§ LISTA DE TAREFAS:
• 1. Repita, do texto sobre os momentos do jogo de futebol, o trecho que vai desde "A sistematização do" até "entretanto se generalizou.", inclusive.
• 2. Apresente como uma lista JSON de strings, uma por linha e sem as linhas em branco, somente as linhas dos dados registados que vão desde a linha com "genus: Ahaetulla" até à última linha desses dados, ambas incluídas.

§ EXCERTO DO TEXTO:

- - -

Para o próprio treinador, não só permite, a partir daqui, uma organização mais complexa das suas ideias de jogo (princípios, comportamentos, acções, etc.) dentro de cada sub-momento do jogo, como também lhe permite categorizar exercícios de treino face à interpretação da sua dominância. Consequentemente, esta proposta, possibilita ainda ao treinador ou ao analista catalogar videos de acções de jogo da sua equipa ou de terceiras de forma acessível. Este tem sido um trabalho que temos desenvolvido, o qual já nos possibilitou uma biblioteca que ultrapassou o milhar de vídeos, e que entre outros objectivos, servirá para ilustrar os comportamentos de jogo defendidos no tema do nosso projecto, a publicar futuramente – Ideia de Jogo.

A sistematização do jogo de Futebol já leva uma considerável história. Desde o momento em que outras modalidades contribuíram para o desenvolvimento da teorização do jogo, destacando-se os trabalhos de Friedrich Mahlo,  Leon Teodorescu e Jean-Grancis Grehaigne, passando pelo contributo fundamental em Portugal de Carlos Queiroz e Jesualdo Ferreira, quando em 1983 apresentaram uma proposta de sistematização do jogo de Futebol, à actual visão do jogo sob quatro momentos fundamentais: Organização Ofensiva, Transição Defensiva, Organização Defensiva e Transição Ofensiva, que entretanto se generalizou.

Momentos do jogo

A nossa proposta surge, não só de uma necessidade de desconstruir os momentos de organização para que sejam mais facilmente entendidos e treinados, como principalmente explicar os momentos de transição, os quais, apesar de actualmente aceites e reconhecidos pela sua importância capital no jogo, geram no entanto, ainda muitas dúvidas e por vezes interpretações erradas.

- - -

§ DADOS REGISTADOS:

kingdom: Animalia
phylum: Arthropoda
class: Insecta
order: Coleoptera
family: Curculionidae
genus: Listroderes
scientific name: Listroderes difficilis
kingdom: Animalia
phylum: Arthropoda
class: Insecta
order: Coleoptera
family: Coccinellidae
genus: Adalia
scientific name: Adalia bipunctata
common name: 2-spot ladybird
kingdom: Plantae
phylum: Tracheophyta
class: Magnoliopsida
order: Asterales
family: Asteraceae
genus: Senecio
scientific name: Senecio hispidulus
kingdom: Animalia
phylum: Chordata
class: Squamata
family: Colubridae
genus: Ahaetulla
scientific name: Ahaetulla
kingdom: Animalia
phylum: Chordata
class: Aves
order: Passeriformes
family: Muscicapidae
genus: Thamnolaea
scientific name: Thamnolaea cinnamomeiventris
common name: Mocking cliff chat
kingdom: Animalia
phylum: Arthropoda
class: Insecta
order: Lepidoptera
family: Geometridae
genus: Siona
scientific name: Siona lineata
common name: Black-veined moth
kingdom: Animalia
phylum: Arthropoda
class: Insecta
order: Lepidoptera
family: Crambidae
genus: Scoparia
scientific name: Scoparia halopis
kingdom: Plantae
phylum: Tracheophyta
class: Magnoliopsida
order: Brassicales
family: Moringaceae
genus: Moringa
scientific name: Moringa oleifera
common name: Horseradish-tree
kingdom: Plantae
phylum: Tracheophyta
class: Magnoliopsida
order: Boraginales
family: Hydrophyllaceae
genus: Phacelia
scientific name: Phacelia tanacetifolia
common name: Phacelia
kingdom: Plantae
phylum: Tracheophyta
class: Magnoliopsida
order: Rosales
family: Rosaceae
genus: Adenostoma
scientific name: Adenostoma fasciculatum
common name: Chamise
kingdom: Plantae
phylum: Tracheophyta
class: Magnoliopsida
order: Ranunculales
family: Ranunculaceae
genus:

- - -

§ EM RESPOSTA:
• 1.
A sistematização do jogo de Futebol já leva uma considerável história. Desde o momento em que outras modalidades contribuíram para o desenvolvimento da teorização do jogo, destacando-se os trabalhos de Friedrich Mahlo,  Leon Teodorescu e Jean-Grancis Grehaigne, passando pelo contributo fundamental em Portugal de Carlos Queiroz e Jesualdo Ferreira, quando em 1983 apresentaram uma proposta de sistematização do jogo de Futebol, à actual visão do jogo sob quatro momentos fundamentais: Organização Ofensiva, Transição Defensiva, Organização Defensiva e Transição Ofensiva, que entretanto se generalizou.

• 2.
[
  "genus: Ahaetulla",
  "scientific name: Ahaetulla",
  "kingdom: Animalia",
  "phylum: Chordata",
  "class: Aves",
  "order: Passeriformes",
  "family: Muscicapidae",
  "genus: Thamnolaea",
  "scientific name: Thamnolaea cinnamomeiventris",
  "common name: Mocking cliff chat",
  "kingdom: Animalia",
  "phylum: Arthropoda",
  "class: Insecta",
  "order: Lepidoptera",
  "family: Geometridae",
  "genus: Siona",
  "scientific name: Siona lineata",
  "common name: Black-veined moth",
  "kingdom: Animalia",
  "phylum: Arthropoda",
  "class: Insecta",
  "order: Lepidoptera",
  "family: Crambidae",
  "genus: Scoparia",
  "scientific name: Scoparia halopis",
  "kingdom: Plantae",
  "phylum: Tracheophyta",
  "class: Magnoliopsida",
  "order: Brassicales",
  "family: Moringaceae",
  "genus: Moringa",
  "scientific name: Moringa oleifera",
  "common name: Horseradish-tree",
  "kingdom: Plantae",
  "phylum: Tracheophyta",
  "class: Magnoliopsida",
  "order: Boraginales",
  "family: Hydrophyllaceae",
  "genus: Phacelia",
  "scientific name: Phacelia tanacetifolia",
  "common name: Phacelia",
  "kingdom: Plantae",
  "phylum: Tracheophyta",
  "class: Magnoliopsida",
  "order: Rosales",
  "family: Rosaceae",
  "genus: Adenostoma",
  "scientific name: Adenostoma fasciculatum",
  "common name: Chamise",
  "kingdom: Plantae",
  "phylum: Tracheophyta",
  "class: Magnoliopsida",
  "order: Ranunculales",
  "family: Ranunculaceae",
  "genus:"
]